# Ruthless strike



## msmith1986 (Apr 24, 2017)

I was out back loading up liquor yesterday around noon getting ready to go to a charity event. My neighbor comes hobbling down the driveway all bloody covered in dust, saying my front porch is gone again. The cloud of dust and smoke was huge. I just sorted through the rubble this morning to find out what it was. @Kidvegas said he was sending me a Diesel UHC to try, and decided to send 2 with 5 tag-alongs. Holy crap man! This generosity is insane bro! Thanks Joe!
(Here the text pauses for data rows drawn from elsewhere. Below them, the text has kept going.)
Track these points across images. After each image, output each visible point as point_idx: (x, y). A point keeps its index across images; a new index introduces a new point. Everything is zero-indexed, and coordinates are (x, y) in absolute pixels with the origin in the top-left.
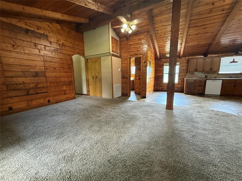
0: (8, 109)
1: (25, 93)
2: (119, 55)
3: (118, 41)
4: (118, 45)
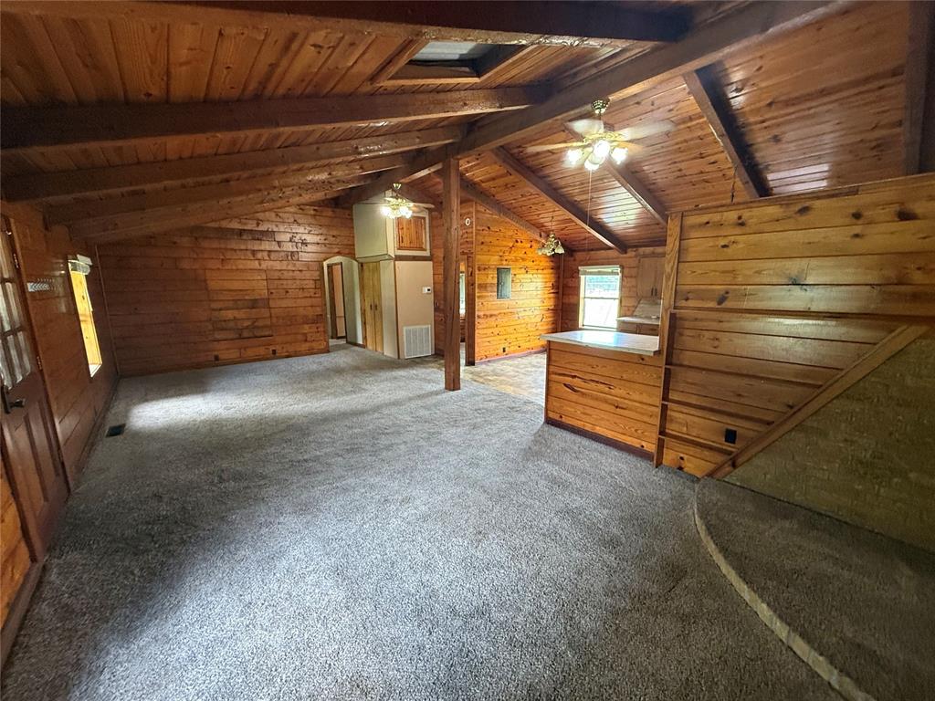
0: (213, 359)
1: (237, 336)
2: (427, 253)
3: (424, 218)
4: (425, 229)
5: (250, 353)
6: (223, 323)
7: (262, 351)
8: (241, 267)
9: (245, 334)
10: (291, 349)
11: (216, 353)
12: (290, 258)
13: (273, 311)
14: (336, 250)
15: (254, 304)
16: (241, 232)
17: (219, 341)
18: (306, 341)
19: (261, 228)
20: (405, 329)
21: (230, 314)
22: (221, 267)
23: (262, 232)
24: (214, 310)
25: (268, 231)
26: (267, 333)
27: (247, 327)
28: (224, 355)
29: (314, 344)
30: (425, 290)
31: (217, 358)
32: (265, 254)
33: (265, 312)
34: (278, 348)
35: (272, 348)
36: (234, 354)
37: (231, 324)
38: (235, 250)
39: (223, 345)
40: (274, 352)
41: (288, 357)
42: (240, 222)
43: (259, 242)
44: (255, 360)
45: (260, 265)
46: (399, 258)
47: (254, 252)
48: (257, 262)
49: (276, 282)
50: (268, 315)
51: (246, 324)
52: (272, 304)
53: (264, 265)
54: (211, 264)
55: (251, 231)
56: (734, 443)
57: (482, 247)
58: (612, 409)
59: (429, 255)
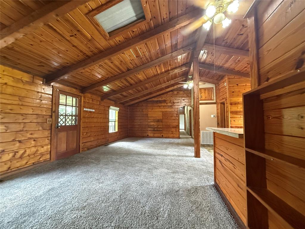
0: (147, 135)
1: (153, 130)
2: (214, 101)
3: (213, 88)
4: (213, 92)
6: (150, 126)
7: (159, 135)
8: (156, 110)
10: (167, 136)
12: (169, 107)
15: (158, 121)
17: (149, 131)
18: (172, 133)
19: (162, 99)
20: (202, 132)
21: (152, 123)
22: (151, 111)
24: (149, 122)
26: (161, 130)
27: (156, 128)
28: (150, 135)
29: (175, 135)
30: (212, 116)
32: (163, 106)
35: (162, 134)
36: (152, 135)
38: (155, 106)
42: (157, 99)
43: (161, 103)
44: (157, 138)
47: (160, 106)
48: (160, 109)
49: (165, 115)
50: (162, 124)
52: (163, 121)
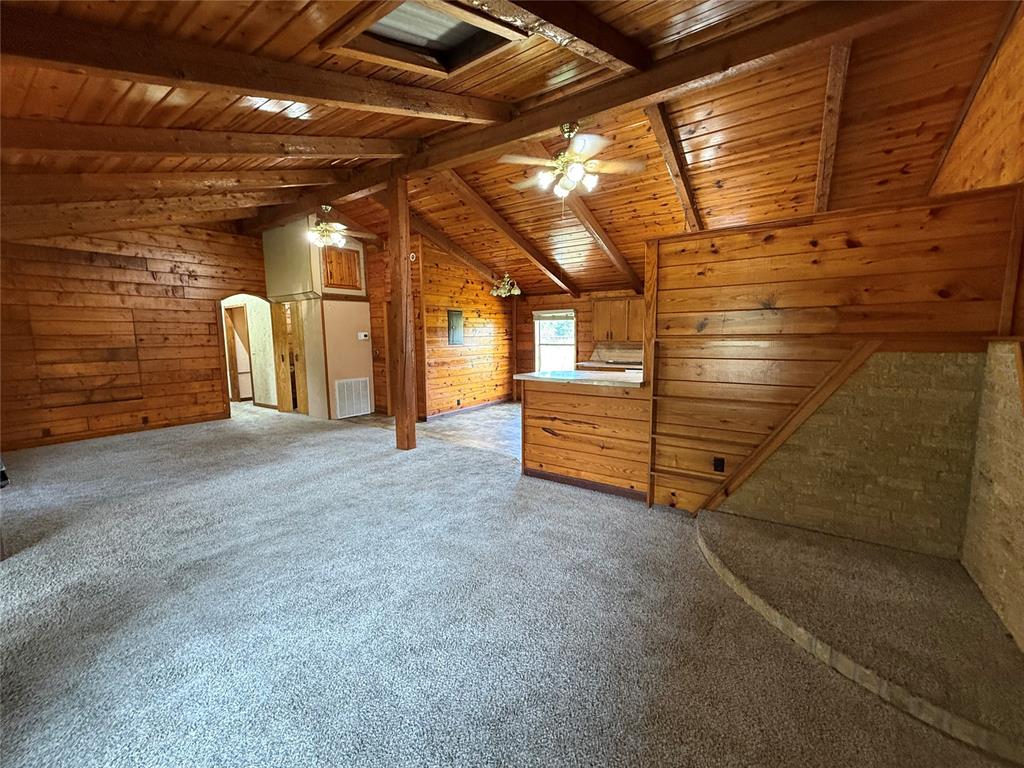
0: (41, 434)
1: (84, 399)
2: (362, 293)
3: (358, 252)
4: (359, 263)
5: (105, 423)
6: (60, 382)
7: (126, 419)
8: (91, 303)
9: (97, 397)
10: (171, 415)
11: (47, 425)
12: (170, 294)
13: (144, 365)
14: (241, 287)
15: (113, 355)
16: (91, 257)
17: (50, 408)
18: (196, 403)
19: (125, 252)
20: (336, 383)
21: (71, 369)
22: (56, 303)
23: (128, 258)
24: (41, 363)
25: (135, 257)
26: (133, 395)
27: (101, 388)
28: (60, 429)
29: (208, 408)
30: (361, 336)
31: (47, 433)
32: (133, 287)
33: (132, 367)
34: (152, 415)
35: (142, 415)
36: (77, 426)
37: (75, 384)
38: (82, 281)
39: (57, 414)
40: (145, 420)
41: (166, 426)
42: (91, 243)
43: (122, 271)
44: (113, 433)
45: (123, 302)
46: (326, 297)
47: (113, 285)
48: (118, 297)
49: (148, 326)
50: (136, 370)
51: (99, 382)
52: (142, 355)
53: (130, 303)
54: (38, 298)
55: (108, 255)
56: (722, 471)
57: (430, 285)
58: (597, 450)
59: (364, 295)
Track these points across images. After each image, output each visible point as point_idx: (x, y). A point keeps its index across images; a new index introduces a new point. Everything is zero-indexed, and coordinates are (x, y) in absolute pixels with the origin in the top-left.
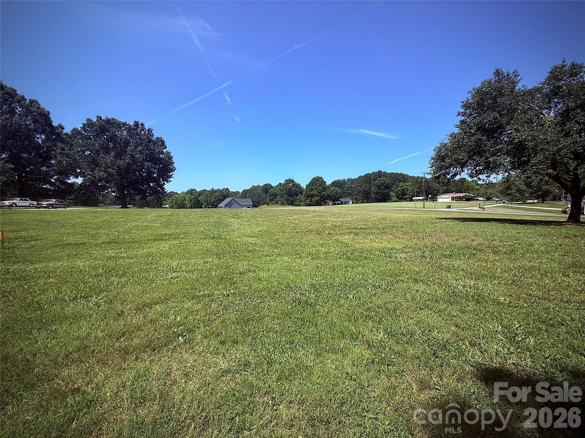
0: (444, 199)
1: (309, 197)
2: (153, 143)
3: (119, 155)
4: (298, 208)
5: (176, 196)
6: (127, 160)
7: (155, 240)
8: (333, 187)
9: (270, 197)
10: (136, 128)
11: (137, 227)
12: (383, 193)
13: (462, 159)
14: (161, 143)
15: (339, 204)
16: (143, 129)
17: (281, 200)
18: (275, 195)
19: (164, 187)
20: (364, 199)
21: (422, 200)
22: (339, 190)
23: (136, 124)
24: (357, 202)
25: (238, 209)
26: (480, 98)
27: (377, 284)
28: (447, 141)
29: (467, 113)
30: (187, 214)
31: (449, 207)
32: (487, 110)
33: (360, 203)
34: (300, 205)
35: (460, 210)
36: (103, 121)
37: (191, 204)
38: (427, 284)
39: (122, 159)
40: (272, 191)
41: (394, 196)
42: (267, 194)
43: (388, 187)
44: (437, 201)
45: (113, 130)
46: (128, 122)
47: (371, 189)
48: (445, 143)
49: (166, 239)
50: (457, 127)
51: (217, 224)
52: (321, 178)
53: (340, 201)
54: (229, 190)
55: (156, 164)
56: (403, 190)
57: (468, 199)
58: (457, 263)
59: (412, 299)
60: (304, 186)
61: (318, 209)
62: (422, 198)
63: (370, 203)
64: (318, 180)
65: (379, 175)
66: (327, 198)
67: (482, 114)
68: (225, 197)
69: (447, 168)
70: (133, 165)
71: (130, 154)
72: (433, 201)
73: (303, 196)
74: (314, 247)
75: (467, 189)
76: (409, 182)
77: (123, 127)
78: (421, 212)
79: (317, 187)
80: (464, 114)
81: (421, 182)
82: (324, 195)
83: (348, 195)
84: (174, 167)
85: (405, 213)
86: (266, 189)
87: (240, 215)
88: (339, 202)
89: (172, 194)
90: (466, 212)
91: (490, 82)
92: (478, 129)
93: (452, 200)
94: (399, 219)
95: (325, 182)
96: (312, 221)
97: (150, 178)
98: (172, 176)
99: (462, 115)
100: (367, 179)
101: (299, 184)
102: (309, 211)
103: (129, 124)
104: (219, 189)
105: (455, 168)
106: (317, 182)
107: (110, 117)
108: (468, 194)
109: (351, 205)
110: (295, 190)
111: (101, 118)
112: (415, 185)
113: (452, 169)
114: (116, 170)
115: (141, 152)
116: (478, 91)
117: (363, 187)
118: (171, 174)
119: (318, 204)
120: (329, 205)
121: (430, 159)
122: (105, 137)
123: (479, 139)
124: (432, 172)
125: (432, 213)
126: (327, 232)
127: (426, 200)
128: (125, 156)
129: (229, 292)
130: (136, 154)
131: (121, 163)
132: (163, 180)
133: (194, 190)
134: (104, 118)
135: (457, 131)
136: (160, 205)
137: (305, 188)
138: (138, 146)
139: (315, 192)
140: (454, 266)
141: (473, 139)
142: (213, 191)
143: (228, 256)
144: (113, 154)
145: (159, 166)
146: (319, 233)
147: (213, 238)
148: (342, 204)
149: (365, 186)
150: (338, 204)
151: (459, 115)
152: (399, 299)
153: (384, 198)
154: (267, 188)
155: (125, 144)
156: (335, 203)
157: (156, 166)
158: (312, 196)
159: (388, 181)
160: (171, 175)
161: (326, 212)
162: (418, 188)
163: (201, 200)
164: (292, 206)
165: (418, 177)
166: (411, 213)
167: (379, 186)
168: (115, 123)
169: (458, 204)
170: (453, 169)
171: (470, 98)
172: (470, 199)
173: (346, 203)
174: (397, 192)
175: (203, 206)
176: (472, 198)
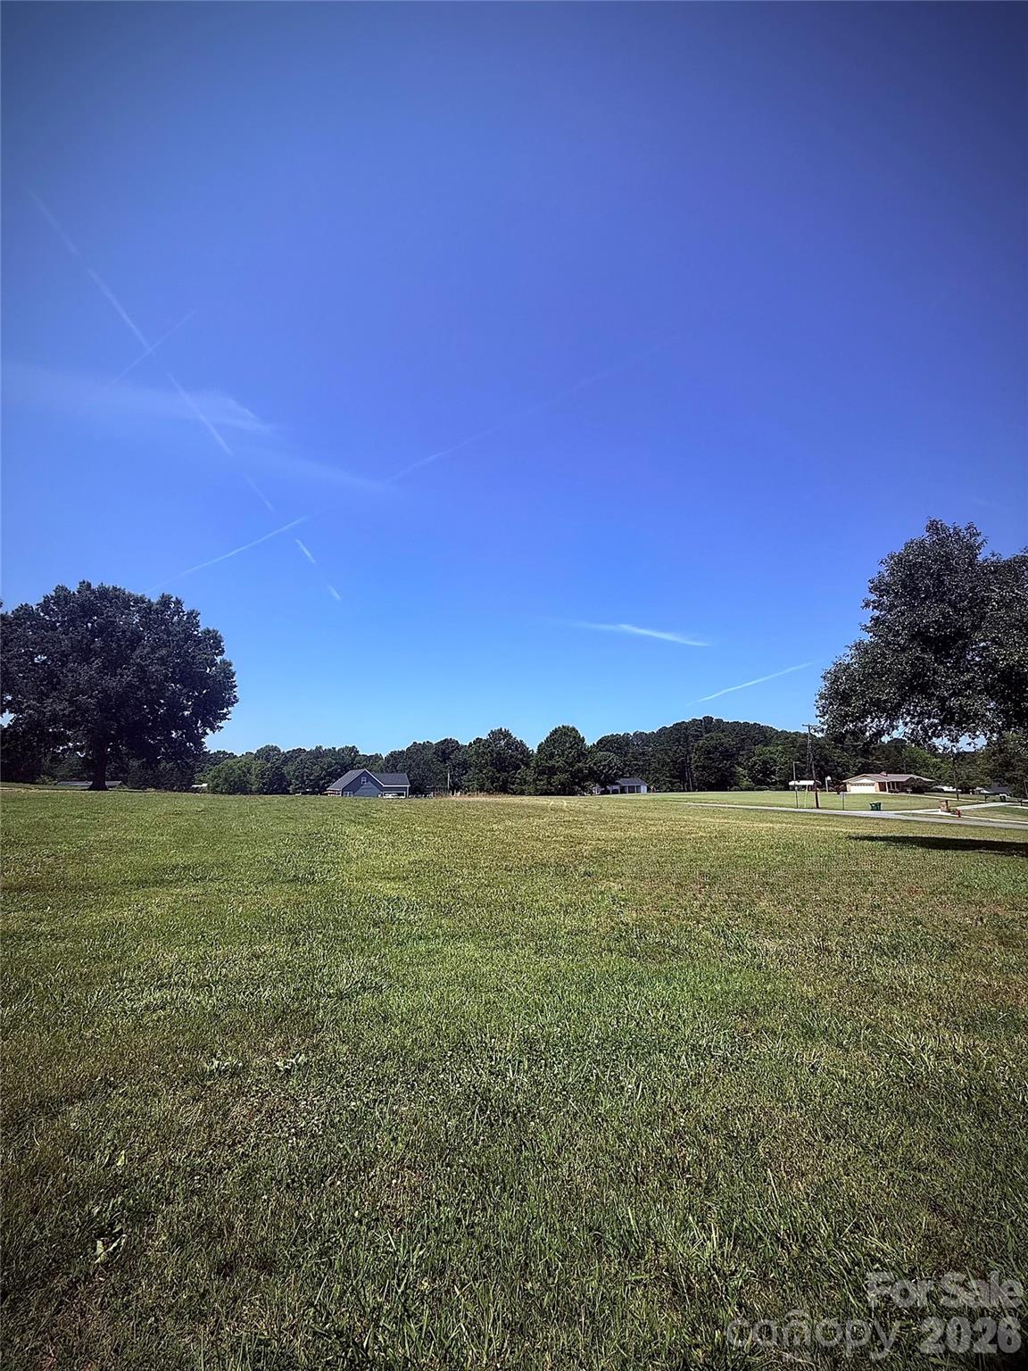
0: (863, 787)
1: (545, 774)
2: (195, 641)
3: (111, 666)
4: (517, 800)
5: (230, 762)
6: (128, 677)
7: (142, 883)
8: (600, 750)
9: (454, 770)
10: (163, 609)
11: (108, 846)
12: (719, 769)
13: (885, 701)
14: (214, 642)
15: (617, 793)
16: (177, 612)
17: (478, 779)
18: (465, 766)
19: (203, 740)
20: (675, 780)
21: (811, 788)
22: (615, 759)
23: (165, 601)
24: (658, 789)
25: (373, 800)
26: (907, 575)
27: (703, 1042)
28: (847, 660)
29: (884, 603)
30: (245, 809)
31: (877, 807)
32: (925, 598)
33: (665, 791)
34: (522, 793)
35: (902, 814)
36: (93, 592)
37: (263, 783)
38: (840, 1045)
39: (116, 675)
40: (457, 757)
41: (745, 777)
42: (445, 763)
43: (728, 755)
44: (846, 791)
45: (110, 611)
46: (147, 597)
47: (691, 759)
48: (846, 662)
49: (171, 882)
50: (866, 628)
51: (312, 841)
52: (574, 729)
53: (617, 784)
54: (358, 752)
55: (194, 689)
56: (765, 763)
57: (919, 789)
58: (912, 973)
59: (801, 1100)
60: (533, 746)
61: (565, 804)
62: (811, 783)
63: (689, 791)
64: (565, 734)
65: (706, 728)
66: (585, 778)
67: (918, 606)
68: (345, 767)
69: (858, 718)
70: (139, 689)
71: (138, 664)
72: (838, 791)
73: (530, 772)
74: (544, 912)
75: (911, 766)
76: (778, 745)
77: (133, 606)
78: (811, 817)
79: (563, 751)
80: (878, 605)
81: (804, 746)
82: (580, 770)
83: (636, 770)
84: (235, 696)
85: (774, 819)
86: (443, 753)
87: (375, 815)
88: (617, 787)
89: (222, 756)
90: (919, 822)
91: (921, 545)
92: (913, 638)
93: (881, 790)
94: (760, 838)
95: (583, 740)
96: (548, 837)
97: (173, 720)
98: (227, 717)
99: (874, 608)
100: (680, 734)
101: (521, 741)
102: (544, 809)
103: (149, 601)
104: (334, 748)
105: (876, 719)
106: (564, 738)
107: (109, 585)
108: (916, 777)
109: (644, 796)
110: (512, 756)
111: (89, 585)
112: (792, 753)
113: (869, 720)
114: (98, 698)
115: (163, 661)
116: (900, 561)
117: (671, 754)
118: (224, 711)
119: (566, 790)
120: (591, 793)
121: (818, 697)
122: (90, 625)
123: (918, 658)
124: (826, 727)
125: (838, 821)
126: (582, 869)
127: (821, 787)
128: (125, 669)
129: (294, 1061)
130: (151, 664)
131: (111, 683)
132: (204, 725)
133: (275, 749)
134: (94, 586)
135: (867, 638)
136: (186, 785)
137: (535, 752)
138: (161, 647)
139: (558, 762)
140: (905, 985)
141: (903, 658)
142: (318, 754)
143: (320, 936)
144: (97, 664)
145: (200, 693)
146: (562, 871)
147: (292, 881)
148: (623, 791)
149: (675, 752)
150: (615, 792)
151: (867, 605)
152: (763, 1100)
153: (723, 782)
154: (447, 749)
155: (132, 642)
156: (606, 788)
157: (193, 693)
158: (552, 771)
159: (729, 741)
160: (226, 714)
161: (585, 813)
162: (799, 760)
163: (289, 773)
164: (505, 793)
165: (796, 733)
166: (789, 820)
167: (709, 753)
168: (117, 597)
169: (898, 801)
170: (872, 722)
171: (886, 574)
172: (924, 789)
173: (632, 790)
174: (753, 766)
175: (290, 788)
176: (926, 787)
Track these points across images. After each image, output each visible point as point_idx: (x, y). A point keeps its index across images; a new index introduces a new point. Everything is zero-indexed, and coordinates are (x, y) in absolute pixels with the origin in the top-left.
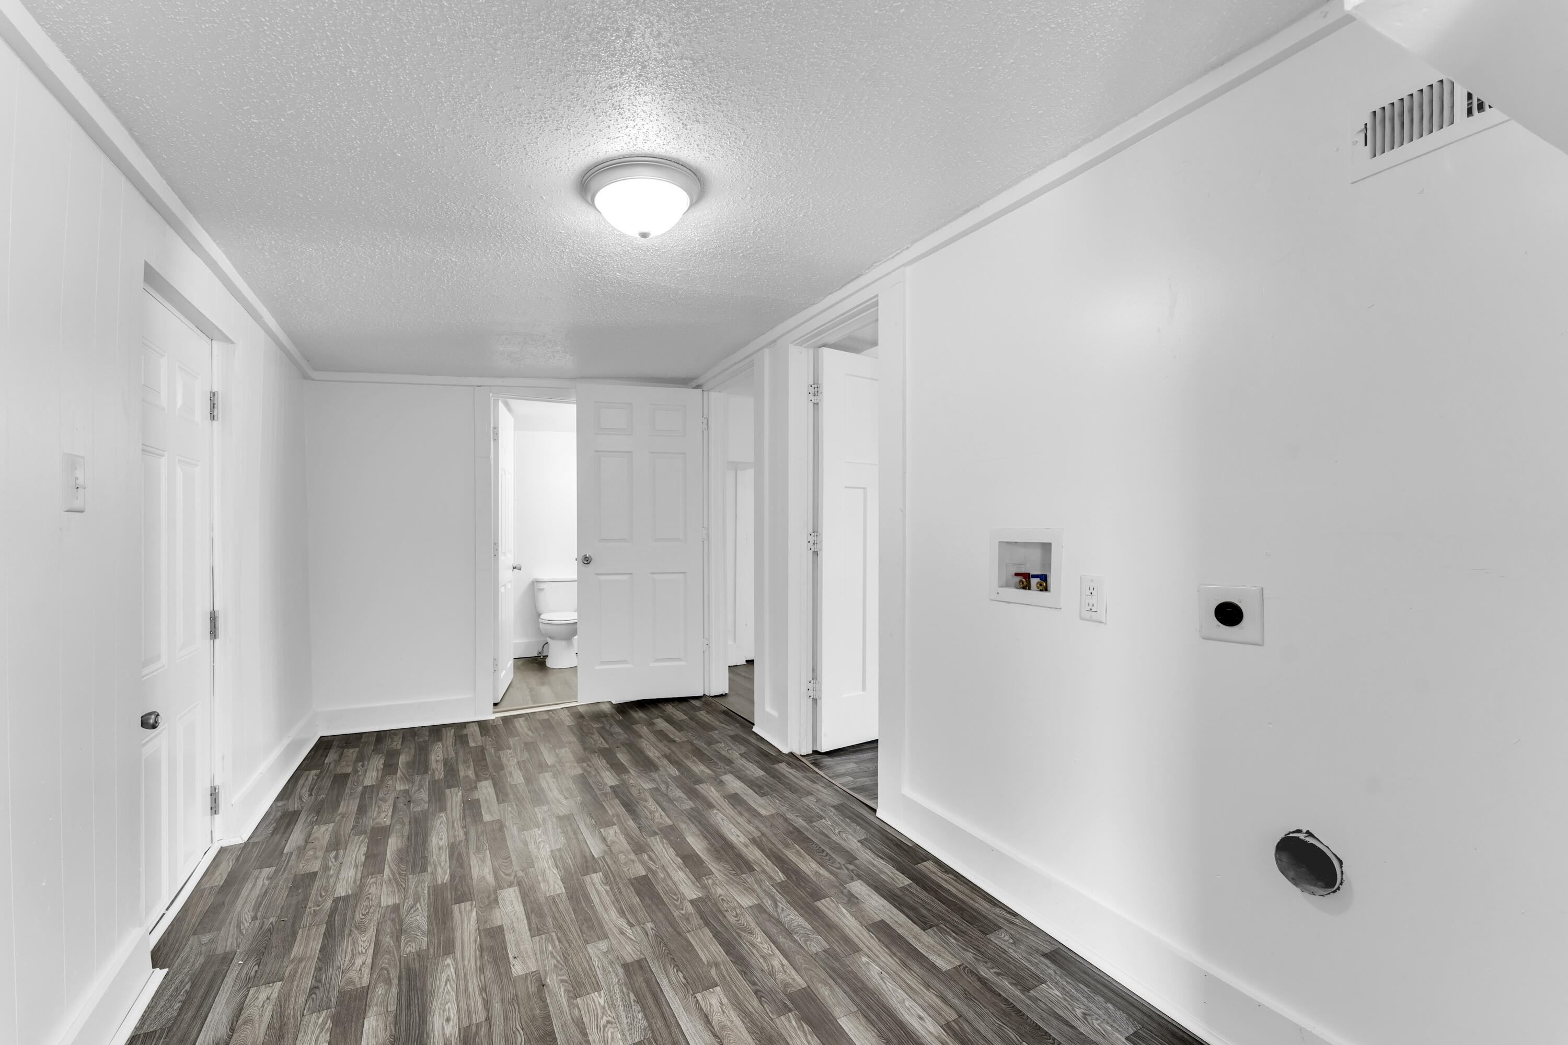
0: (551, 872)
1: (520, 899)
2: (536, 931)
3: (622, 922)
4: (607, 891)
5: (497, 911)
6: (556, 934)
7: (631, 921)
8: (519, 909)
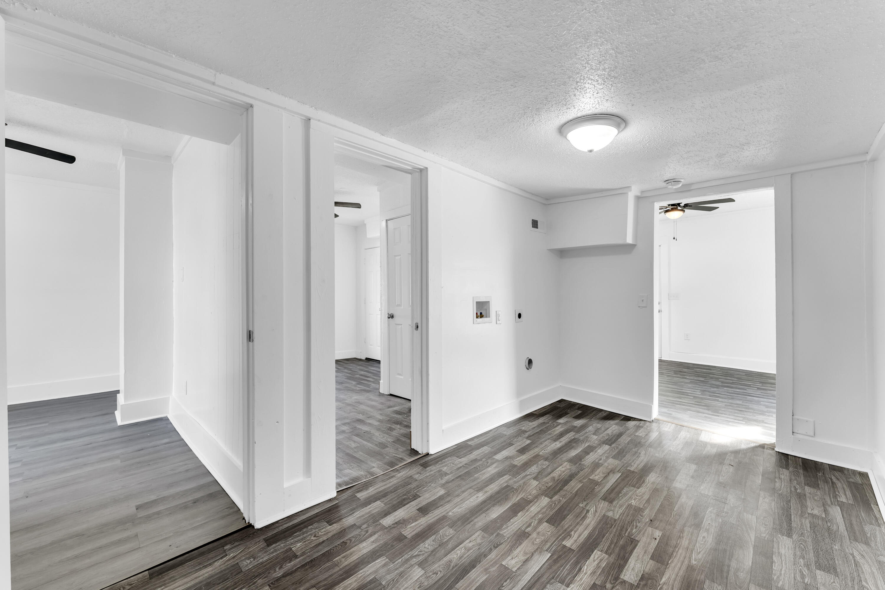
0: (588, 569)
1: (626, 567)
2: (633, 543)
3: (590, 515)
4: (575, 532)
5: (647, 570)
6: (625, 533)
7: (586, 512)
8: (632, 562)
Sent from my LG-H830 using Tapatalk


----------



## WABOOM (Oct 15, 2015)

Ha! The pic made me laugh


----------



## WABOOM (Oct 15, 2015)

Good job @Kidvegas


----------



## Humphrey's Ghost (Dec 27, 2016)

Awesome generosity from Joe
Those Matilde are great


Sent from my iPhone using Tapatalk


----------



## LeatherNeck (Feb 8, 2017)

Deliciousness!


----------



## Hickorynut (Jun 26, 2017)

@Kidvegas NICE! Brother Smith needed a smack....

Sent from my SAMSUNG-SM-G870A using Tapatalk


----------



## bobbya08 (Apr 10, 2017)

Nice one Joe


Sent from my iPhone using Tapatalk


----------



## Alrightdriver (May 2, 2017)

Nice hit!! 

Sent from my LGL82VL using Tapatalk


----------



## Kidvegas (Oct 17, 2016)

Your welcome brother enjoy!


Sent from my iPhone using Tapatalk


----------



## msmith1986 (Apr 24, 2017)

Kidvegas said:


> Your welcome brother enjoy!
> 
> Sent from my iPhone using Tapatalk


I sure will. 

Sent from my LG-H830 using Tapatalk


----------



## tliotis (Mar 22, 2017)

Njoy bro! Nice hit !


----------



## mrolland5500 (Dec 31, 2016)

#HellYeah!!!


Sent from my iPhone using Tapatalk


----------



## poppajon75 (Apr 10, 2016)

Great work Joe! Some Fine smokes for sure.

Sent from my know it all smart phone using Tapatalk


----------



## OneStrangeOne (Sep 10, 2016)

That's some serious security there 👍👍👍


----------



## WNYTony (Feb 12, 2014)

Nicely done @Kidvegas


----------



## Piper (Nov 30, 2008)

Whoah! Are they now teaching bomb-making at Ridgemont High?


----------